I am trying to understand the similarities and differences between the minimal polynomial and characteristic polynomial of Matrices.

  1. When are the minimal polynomial and characteristic polynomial the same
  2. When are they different
  3. What conditions (eigenvalues/eigenvectors/...) would imply 1 or 2
  4. Please tell me anything else about these two polynomials that is essential in comparing them.

Solution 1:

The minimal polynomial is quite literally the smallest (in the sense of divisibility) nonzero polynomial that the matrix satisfies. That is to say, if $A$ has minimal polynomial $m(t)$ then $m(A)=0$, and if $p(t)$ is a nonzero polynomial with $p(A)=0$ then $m(t)$ divides $p(t)$.

The characteristic polynomial, on the other hand, is defined algebraically. If $A$ is an $n \times n$ matrix then its characteristic polynomial $\chi(t)$ must have degree $n$. This is not true of the minimal polynomial.

It can be proved that if $\lambda$ is an eigenvalue of $A$ then $m(\lambda)=0$. This is reasonably clear: if $\vec v \ne 0$ is a $\lambda$-eigenvector of $A$ then $$m(\lambda) \vec v = m(A) \vec v = 0 \vec v = 0$$ and so $m(\lambda)=0$. The first equality here uses linearity and the fact that $A^n\vec v = \lambda^n \vec v$, which is an easy induction.

It can also be proved that $\chi(A)=0$. In particular that $m(t)\, |\, \chi(t)$.

So one example of when (1) occurs is when $A$ has $n$ distinct eigenvalues. If this is so then $m(t)$ has $n$ roots, so has degree $\ge n$; but it has degree $\le n$ because it divides $\chi(t)$. Thus they must be equal (since they're both monic, have the same roots and the same degree, and one divides the other).

A more complete characterisation of when (1) occurs (and when (2) occurs) can be gained by considering Jordan Normal Form; but I suspect that you've only just learnt about characteristic and minimal polynomials so I don't want to go into JNF.

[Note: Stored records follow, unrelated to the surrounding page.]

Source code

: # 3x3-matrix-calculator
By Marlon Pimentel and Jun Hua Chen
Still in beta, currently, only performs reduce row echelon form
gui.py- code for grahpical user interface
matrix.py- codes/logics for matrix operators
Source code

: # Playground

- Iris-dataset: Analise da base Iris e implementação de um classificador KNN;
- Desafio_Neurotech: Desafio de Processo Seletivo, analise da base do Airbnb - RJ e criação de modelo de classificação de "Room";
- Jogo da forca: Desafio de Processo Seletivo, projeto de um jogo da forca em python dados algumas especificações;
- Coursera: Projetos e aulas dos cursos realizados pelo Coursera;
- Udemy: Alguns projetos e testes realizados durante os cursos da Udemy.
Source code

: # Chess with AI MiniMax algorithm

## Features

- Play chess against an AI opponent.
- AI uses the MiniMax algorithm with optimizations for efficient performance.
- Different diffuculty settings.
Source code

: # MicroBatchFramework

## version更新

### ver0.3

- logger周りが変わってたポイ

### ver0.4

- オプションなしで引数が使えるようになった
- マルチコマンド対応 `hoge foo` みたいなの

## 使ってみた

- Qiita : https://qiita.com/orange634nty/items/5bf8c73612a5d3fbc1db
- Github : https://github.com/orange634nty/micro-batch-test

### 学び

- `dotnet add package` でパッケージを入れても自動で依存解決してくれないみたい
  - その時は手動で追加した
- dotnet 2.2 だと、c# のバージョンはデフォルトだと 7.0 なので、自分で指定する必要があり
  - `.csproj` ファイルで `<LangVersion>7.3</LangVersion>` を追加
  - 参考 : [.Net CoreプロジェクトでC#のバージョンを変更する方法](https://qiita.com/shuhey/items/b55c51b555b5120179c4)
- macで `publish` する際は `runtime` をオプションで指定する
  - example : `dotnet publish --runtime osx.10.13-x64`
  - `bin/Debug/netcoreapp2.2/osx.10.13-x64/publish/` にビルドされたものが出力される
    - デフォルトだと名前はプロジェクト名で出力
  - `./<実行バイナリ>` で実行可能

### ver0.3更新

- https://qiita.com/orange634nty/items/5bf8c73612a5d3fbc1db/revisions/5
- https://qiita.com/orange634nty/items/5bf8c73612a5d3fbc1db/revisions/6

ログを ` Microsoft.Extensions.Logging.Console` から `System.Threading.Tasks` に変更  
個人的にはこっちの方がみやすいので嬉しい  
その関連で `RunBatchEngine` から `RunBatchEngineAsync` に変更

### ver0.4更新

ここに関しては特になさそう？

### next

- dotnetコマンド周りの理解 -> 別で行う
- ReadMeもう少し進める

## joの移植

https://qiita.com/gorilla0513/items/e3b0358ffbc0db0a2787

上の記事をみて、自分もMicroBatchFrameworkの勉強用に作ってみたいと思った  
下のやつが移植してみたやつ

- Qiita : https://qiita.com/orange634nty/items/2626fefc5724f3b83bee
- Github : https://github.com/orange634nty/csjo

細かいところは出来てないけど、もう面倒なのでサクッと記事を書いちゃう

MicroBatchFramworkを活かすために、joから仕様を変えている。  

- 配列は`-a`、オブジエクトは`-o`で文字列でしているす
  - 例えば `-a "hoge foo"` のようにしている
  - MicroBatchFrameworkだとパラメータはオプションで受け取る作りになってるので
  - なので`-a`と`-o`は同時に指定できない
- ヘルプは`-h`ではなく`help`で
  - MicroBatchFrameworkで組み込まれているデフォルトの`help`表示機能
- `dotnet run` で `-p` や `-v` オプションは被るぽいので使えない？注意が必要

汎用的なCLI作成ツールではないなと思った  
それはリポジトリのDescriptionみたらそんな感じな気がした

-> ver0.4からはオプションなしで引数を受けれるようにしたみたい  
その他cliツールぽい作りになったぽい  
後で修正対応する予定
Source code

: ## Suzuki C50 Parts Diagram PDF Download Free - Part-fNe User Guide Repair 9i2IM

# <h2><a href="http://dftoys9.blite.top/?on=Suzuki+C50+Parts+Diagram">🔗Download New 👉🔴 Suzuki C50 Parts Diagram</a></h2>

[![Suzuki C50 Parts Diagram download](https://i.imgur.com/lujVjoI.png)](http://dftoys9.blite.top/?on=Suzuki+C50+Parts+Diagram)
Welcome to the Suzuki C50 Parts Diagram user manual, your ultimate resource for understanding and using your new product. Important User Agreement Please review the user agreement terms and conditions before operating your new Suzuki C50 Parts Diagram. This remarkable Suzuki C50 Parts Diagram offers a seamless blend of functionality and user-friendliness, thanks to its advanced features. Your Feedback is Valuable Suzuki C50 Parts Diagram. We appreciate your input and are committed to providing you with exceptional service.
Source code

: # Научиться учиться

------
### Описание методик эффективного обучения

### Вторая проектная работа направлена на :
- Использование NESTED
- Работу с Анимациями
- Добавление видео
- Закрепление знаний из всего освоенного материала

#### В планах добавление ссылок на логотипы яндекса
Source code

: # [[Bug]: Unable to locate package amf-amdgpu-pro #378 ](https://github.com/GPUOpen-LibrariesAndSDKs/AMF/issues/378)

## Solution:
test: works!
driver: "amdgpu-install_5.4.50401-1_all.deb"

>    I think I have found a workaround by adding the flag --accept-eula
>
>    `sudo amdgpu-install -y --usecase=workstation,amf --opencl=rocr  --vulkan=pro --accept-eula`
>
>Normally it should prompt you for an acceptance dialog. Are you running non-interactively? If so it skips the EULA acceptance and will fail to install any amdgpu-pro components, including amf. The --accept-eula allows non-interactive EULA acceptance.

Let me know if there's anything else you'd like to know; I no doubt missed some things out.

Solution 2:

The minimal polynomial $m(t)$ is the smallest factor of the characteristic polynomial $f(t)$ such that if $A$ is the matrix, then we still have $m(A) = 0$. The only thing the characteristic polynomial measures is the algebraic multiplicity of an eigenvalue, whereas the minimal polynomial measures the size of the $A$-cycles that form the generalized eigenspaces (a.k.a. the size of the Jordan blocks). These facts can be summarized as follows.

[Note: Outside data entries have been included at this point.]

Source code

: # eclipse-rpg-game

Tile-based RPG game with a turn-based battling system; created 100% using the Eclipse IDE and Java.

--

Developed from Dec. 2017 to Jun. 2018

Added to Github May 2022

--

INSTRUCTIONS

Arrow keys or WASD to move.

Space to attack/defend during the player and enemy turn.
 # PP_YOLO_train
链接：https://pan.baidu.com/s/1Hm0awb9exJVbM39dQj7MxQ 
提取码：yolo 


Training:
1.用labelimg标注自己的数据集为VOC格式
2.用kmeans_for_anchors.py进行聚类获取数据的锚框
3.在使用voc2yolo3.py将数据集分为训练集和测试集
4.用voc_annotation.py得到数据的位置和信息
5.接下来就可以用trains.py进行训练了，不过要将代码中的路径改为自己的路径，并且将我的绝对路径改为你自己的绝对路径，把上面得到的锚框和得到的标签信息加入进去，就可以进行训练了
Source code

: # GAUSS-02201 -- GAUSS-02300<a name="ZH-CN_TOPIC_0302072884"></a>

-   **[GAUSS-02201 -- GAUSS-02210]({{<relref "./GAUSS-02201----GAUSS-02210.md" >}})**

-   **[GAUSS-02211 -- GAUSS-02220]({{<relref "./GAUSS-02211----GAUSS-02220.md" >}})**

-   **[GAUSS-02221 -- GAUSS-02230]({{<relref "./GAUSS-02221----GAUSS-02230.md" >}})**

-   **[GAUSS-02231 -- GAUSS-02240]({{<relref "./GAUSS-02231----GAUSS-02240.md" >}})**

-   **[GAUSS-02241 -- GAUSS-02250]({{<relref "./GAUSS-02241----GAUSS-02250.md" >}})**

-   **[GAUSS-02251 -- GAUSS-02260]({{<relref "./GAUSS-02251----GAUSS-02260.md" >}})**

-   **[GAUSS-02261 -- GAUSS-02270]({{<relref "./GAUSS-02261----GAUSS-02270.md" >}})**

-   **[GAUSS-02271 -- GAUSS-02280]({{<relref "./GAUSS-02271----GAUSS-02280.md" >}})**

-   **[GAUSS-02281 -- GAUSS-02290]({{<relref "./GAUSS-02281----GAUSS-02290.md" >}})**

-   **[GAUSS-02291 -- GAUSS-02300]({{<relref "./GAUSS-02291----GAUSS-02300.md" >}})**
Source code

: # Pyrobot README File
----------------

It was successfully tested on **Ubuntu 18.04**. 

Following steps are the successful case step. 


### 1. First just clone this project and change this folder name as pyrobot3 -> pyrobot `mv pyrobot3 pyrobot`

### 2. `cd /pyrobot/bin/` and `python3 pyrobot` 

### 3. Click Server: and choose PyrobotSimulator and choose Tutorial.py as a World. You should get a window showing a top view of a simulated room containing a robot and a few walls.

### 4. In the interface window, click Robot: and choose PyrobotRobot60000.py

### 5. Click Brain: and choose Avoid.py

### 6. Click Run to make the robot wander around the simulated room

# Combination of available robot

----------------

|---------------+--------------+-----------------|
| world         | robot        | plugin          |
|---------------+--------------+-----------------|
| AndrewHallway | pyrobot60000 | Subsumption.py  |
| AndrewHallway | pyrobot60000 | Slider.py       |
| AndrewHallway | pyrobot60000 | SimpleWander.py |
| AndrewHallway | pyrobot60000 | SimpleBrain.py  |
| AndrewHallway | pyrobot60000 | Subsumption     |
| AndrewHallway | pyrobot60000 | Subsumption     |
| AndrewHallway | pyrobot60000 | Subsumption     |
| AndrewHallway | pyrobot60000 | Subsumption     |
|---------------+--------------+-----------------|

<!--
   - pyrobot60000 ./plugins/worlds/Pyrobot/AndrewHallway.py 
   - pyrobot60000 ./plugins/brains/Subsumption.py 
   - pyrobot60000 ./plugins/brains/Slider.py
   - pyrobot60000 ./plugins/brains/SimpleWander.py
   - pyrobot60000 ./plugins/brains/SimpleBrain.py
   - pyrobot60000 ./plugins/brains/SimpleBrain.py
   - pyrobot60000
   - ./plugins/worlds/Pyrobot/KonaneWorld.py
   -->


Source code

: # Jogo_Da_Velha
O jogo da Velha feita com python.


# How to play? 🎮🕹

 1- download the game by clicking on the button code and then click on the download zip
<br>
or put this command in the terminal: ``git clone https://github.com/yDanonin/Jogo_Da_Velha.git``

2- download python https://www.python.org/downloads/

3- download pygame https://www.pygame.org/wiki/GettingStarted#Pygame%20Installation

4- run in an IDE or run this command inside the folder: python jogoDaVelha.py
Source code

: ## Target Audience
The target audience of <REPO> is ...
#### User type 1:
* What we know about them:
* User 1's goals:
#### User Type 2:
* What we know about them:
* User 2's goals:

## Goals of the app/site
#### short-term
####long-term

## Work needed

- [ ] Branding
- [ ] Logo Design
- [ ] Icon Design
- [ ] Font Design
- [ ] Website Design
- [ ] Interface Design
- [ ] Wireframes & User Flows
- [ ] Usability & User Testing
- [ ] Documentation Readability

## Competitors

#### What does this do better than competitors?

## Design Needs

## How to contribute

  • If $f(t)$ has a factor $(t - \lambda)^k$, this means that the eigenvalue $\lambda$ has $k$ linearly independent generalized eigenvectors.
  • If $m(t)$ has a factor $(t - \lambda)^p$, this means that the largest $A$-cycle of generalized eigenvectors contains $p$ elements; that is, the largest Jordan block for $\lambda$ is $p \times p$. Notice that this means that $A$ is only diagonalizable if $m(t)$ has only simple roots.
  • Thus $f(t) = m(t)$ if and only if each eigenvalue $\lambda$ corresponds to a single Jordan block, a.k.a each eigenvalue corresponds to a single minimal invariant subspace of generalized eigenvectors.
  • $f(t)$ and $m(t)$ differ if any eigenvalue has more than one Jordan block, a.k.a. if an eigenvalue has more than one generalized eigenspace.